哀愁

 女として最も恥ずかしい格好をさせられ浣腸を施されようとしているおよう。その恐怖に怯え、苦悩するおように真理子は更に難題を突きつけるのだった。

 「さあ、旦那さんに頼むのよ。浣腸して下さいって言うのよ」

 意地悪い顔をして頬を突付いた真理子に一瞬、射るような視線を放ったおようだったが、すぐに目を閉ざし、込み上がってくる涙を飲み込むのだった。

 「お、お願い。こんな酷い事は許して・・・・」

 再び目を開いたおようが気弱な瞳で訴えると真理子はその火照った耳朶を引っ張る。

 「何を言ってるのよ。結城屋さんか楽しみにしてるしゃない。菊代が浣腸されちゃうわよ」

 はかない望みを打ち砕かれたおようは涙を堪えながら、岩村の脂ぎった顔に視線を向け、唇を震わすのであった。

 「お、おように、か、浣腸して下さい」

 いったとたん、おようは我が身の惨めさに声を震わせ泣き始める。
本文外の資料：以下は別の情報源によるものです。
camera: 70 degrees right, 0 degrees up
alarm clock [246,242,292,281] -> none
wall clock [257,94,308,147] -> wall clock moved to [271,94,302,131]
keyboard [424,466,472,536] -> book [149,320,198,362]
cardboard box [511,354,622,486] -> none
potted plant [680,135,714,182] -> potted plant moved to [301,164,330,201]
しかし、居並ぶ悪魔からはどっと笑いがこぼれる。まさに地獄の釜の中に放り込まれたような思いをおようは味わっていた。

 おようのあからさまに晒された下半身の前に移動した岩村は目の前でその時を待つおようの秘密のつぼみに視線を注ぎ、目を細める。これが美人女将として評判だった白敷屋のおようのものだと岩村は改めて実感すると笑いを噛み殺すのだった。岩村は洋次郎がこのことを知ったらどんな顔をするだろうかなどと想像しながら、その蕾に手を触れさせてゆく。

 「あっ、嫌」

 岩村の指先がその部分に触れてくるとおようは吊り上げられた双臀を揺すって、小さな悲鳴を放った。しかし、岩村は指先に神経を集中させ、執拗にその部分の凝りを揉み解すような愛撫を続けている。
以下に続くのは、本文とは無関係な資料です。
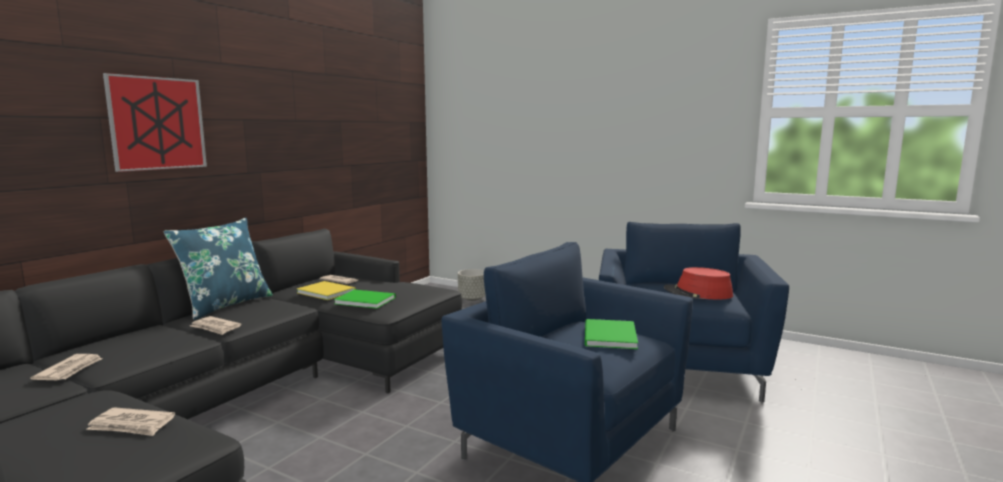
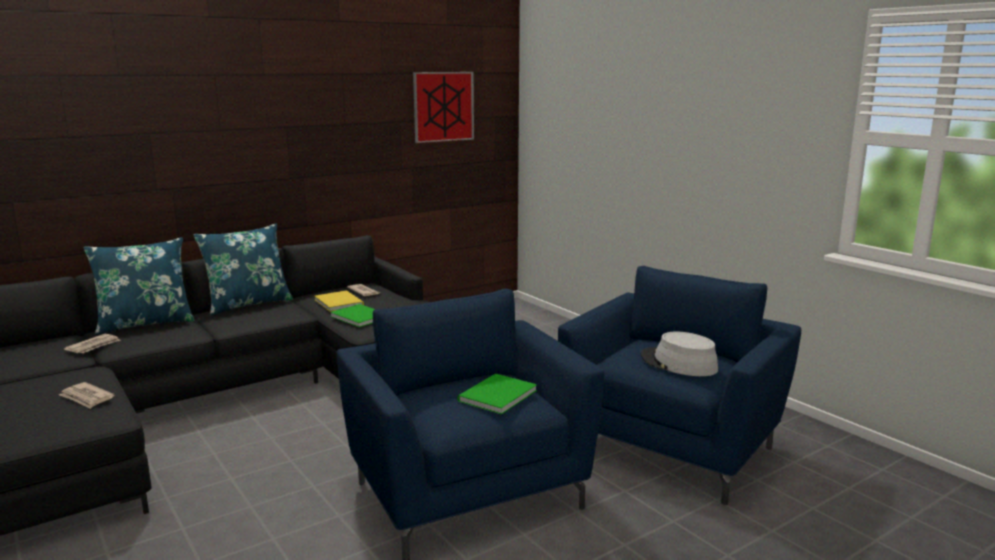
camera: 25 degrees right, 5 degrees up
picture [103,73,207,172] -> picture moved to [413,72,474,143]
newspaper [190,316,242,335] -> none
grey planter [458,269,486,301] -> none
red hat [663,267,733,299] -> grey hat [641,332,718,376]
none -> blue pillow [84,237,195,335]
 最初はその感触に身震いするほどの不快感しか感じなかったおようであったが愛撫を受けるうちに身体の奥底から込みあがってる快感の兆しを感じ、慌て始める。

 「も、もう、悪戯はよしておくんなさい」

 身体を揺すって悲痛な声を上げたおようを目にし、岩村はほくそえんだ。鉄火肌の女を責める時はここを攻撃するのが効果的だと人づてに聞いた岩村はおようが思い通りの反応を見せ始めたことに満足しているのだ。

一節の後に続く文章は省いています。